“Jo please, come in!”, calls Rupert Leikam in response to the timid knock on the wooden door. The man from Knappenberg keeps an open house. Or rather: an open workshop. “When I’m there, anyone can come and have a look. Of course, I don’t always have time for a tour of the workshop, but there’s plenty to see in the showroom at the back, even without me.”
You wouldn’t know it by looking at the likeable man with the Toni Sailer smile and the blue work coat, but he is actually the last of his kind: currently the only master pewterer in Austria, who also runs the only pewter foundry in Carinthia. The heyday of this craft in our latitudes has actually been over since the 15th and 16th centuries. Leikam didn’t care much about this from the very beginning. Exactly 100 years after the last pewter foundry in Carinthia closed, he opened his in the former mining village of Knappenberg in the Görtschitz Valley. Not only does he keep an old craft alive, his pewter foundry is also a pleasantly unaffected place for exciting experiences and genuine human encounters.
Shimmering souvenirs from the Görtschitz Valley
“As a trained metalworker, I worked in a pewter foundry in Salzburg for ten years. I then bought the machines from a company that had closed down – and returned to my home in Görtschitztal,” says the master pewterer as he leans over the melting furnace, where a bar of pewter is melting away. He is about to pour the shiny liquid into a silicone mold and get the centrifugal casting machine next to it up and running.
This is how the small souvenirs are created that many people take home from the Heinrich Harrer Museum in Hüttenberg, the Jufa Hotel or the show mine in Knappenberg: Small pewter buddhas and yaks, the endless knot, a Buddhist symbol of good luck, unusual pewter jewelry or coin lucky charms. Clubs and communities also appreciate Leikam’s work and order trophies and plates from him. And the large orders, where handmade, elaborate pewter work is in demand, often come from abroad.
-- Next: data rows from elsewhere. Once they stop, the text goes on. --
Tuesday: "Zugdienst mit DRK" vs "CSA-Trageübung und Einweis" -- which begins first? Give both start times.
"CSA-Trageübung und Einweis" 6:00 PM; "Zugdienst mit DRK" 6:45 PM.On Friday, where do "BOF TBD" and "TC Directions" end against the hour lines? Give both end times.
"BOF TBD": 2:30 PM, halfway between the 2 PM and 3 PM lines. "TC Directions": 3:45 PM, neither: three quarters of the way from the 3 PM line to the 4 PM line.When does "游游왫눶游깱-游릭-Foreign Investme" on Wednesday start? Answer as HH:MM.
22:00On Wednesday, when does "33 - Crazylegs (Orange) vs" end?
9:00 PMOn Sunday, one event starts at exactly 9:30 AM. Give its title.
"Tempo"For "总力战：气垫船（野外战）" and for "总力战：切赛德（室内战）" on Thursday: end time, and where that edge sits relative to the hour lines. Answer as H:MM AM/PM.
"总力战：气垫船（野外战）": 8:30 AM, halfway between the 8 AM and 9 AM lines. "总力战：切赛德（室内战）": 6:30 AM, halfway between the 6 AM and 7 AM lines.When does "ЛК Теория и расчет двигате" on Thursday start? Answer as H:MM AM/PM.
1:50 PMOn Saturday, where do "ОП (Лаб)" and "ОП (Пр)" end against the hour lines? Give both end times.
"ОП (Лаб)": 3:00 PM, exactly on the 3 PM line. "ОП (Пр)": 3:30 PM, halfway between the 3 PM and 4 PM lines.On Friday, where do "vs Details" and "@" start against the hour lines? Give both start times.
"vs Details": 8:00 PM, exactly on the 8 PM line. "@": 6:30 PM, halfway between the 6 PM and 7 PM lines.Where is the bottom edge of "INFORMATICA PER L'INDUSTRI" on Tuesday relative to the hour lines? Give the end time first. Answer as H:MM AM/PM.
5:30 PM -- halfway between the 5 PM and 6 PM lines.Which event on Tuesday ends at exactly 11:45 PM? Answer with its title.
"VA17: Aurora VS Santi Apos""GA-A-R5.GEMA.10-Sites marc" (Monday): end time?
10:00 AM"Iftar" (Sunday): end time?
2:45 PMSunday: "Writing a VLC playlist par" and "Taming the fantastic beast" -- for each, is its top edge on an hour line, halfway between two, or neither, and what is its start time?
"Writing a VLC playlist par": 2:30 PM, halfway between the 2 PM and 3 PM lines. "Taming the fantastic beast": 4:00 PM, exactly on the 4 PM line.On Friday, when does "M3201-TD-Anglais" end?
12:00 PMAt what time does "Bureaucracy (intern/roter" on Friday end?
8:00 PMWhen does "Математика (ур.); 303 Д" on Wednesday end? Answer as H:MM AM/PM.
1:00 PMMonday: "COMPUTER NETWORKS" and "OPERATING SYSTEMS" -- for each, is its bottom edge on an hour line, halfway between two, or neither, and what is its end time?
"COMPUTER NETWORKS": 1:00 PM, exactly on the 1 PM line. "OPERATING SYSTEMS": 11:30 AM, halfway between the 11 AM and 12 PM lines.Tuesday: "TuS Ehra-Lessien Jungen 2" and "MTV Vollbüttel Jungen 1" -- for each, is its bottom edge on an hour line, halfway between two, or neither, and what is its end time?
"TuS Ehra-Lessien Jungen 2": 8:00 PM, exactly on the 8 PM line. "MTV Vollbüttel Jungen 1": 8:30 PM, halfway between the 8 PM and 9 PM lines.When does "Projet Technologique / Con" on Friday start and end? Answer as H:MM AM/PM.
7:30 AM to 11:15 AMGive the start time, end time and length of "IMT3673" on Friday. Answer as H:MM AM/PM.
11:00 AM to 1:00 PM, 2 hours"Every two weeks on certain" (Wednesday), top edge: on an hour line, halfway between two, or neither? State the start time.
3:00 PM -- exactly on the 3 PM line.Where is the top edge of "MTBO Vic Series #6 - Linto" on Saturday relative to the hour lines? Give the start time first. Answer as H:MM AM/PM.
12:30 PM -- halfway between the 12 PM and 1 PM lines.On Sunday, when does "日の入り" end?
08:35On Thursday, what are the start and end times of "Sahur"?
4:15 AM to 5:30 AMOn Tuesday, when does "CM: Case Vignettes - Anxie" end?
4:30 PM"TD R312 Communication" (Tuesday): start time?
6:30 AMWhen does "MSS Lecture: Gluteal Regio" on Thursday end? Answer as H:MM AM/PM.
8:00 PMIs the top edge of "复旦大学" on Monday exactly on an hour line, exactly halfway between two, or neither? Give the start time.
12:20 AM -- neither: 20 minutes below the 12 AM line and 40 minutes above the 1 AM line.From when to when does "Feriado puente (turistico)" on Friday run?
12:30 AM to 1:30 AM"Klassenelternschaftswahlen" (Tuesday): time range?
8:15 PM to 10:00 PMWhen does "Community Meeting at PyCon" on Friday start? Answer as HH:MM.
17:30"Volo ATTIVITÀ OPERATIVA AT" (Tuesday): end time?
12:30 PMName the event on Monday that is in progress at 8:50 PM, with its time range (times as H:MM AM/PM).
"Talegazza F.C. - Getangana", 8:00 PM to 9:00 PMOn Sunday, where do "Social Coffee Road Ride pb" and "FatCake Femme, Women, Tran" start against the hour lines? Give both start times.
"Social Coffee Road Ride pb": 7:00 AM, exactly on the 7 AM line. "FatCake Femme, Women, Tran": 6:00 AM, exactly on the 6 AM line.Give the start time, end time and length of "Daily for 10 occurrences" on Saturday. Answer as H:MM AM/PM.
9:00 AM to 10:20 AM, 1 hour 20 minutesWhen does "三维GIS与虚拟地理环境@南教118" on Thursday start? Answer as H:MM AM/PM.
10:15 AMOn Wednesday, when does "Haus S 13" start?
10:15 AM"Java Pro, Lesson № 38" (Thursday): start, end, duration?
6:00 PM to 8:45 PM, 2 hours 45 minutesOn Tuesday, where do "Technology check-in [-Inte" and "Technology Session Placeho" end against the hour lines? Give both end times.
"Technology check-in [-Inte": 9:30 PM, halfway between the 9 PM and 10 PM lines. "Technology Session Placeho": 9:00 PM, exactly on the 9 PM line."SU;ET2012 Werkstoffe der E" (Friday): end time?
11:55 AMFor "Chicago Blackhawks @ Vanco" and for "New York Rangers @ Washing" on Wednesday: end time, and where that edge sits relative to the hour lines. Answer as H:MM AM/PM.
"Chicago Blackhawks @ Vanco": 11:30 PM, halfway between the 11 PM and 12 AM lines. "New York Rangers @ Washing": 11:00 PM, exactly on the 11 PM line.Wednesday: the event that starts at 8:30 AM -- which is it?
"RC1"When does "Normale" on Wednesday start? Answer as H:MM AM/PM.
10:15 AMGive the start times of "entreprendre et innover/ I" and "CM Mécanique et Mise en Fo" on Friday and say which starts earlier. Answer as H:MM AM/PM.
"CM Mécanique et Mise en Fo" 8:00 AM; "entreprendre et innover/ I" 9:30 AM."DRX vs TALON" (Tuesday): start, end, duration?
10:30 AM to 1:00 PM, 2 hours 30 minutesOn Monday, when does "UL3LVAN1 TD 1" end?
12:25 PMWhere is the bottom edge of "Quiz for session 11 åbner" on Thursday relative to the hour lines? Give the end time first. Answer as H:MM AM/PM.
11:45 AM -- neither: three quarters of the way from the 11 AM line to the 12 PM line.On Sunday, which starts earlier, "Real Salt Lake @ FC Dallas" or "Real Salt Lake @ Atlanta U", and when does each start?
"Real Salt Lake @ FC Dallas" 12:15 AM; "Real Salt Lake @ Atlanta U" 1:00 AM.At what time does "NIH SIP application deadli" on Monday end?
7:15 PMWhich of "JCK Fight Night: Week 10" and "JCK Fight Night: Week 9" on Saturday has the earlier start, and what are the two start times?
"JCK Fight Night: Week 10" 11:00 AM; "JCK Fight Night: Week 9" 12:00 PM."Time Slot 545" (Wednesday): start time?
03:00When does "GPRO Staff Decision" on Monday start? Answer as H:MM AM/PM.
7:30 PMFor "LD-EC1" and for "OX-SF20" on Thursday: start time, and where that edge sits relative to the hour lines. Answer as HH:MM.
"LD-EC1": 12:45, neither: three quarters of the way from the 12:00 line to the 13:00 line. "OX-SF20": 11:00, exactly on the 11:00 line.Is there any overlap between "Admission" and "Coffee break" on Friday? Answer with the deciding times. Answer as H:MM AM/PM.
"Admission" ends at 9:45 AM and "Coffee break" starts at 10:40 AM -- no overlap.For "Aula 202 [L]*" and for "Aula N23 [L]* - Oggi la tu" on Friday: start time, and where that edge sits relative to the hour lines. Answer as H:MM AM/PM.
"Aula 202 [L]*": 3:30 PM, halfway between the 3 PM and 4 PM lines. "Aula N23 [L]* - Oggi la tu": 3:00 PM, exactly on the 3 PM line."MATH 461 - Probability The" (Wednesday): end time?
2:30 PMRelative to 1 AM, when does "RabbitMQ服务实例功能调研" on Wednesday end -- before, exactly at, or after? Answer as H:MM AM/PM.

So he never gets bored, the master pewterer.
A workshop like in the old days
All of these pewter products can also be found in his showroom and salesroom right next to his workshop. And that alone is worth a visit. The cast-iron tiled windows tell of a time when the workshop was still used as a carpentry workshop for the then flourishing mining industry. Inside, narrow, winding paths lead past machines, workbenches, storage and workstations, it smells of fire, lubricating oil and metal, a radio babbles away. It seems as improvised as it is practical, with little electricity and a lot of real manual work. Places like this are very rare these days. Where else can you simply walk into such an honest workshop and look over the master’s shoulder? Rupert Leikam accepts this enthusiasm with a relaxed smile, as is his way. He sits engrossed at his workbench and puts the finishing touches to the small pewter figures by hand.
It is unmistakable: this man has time.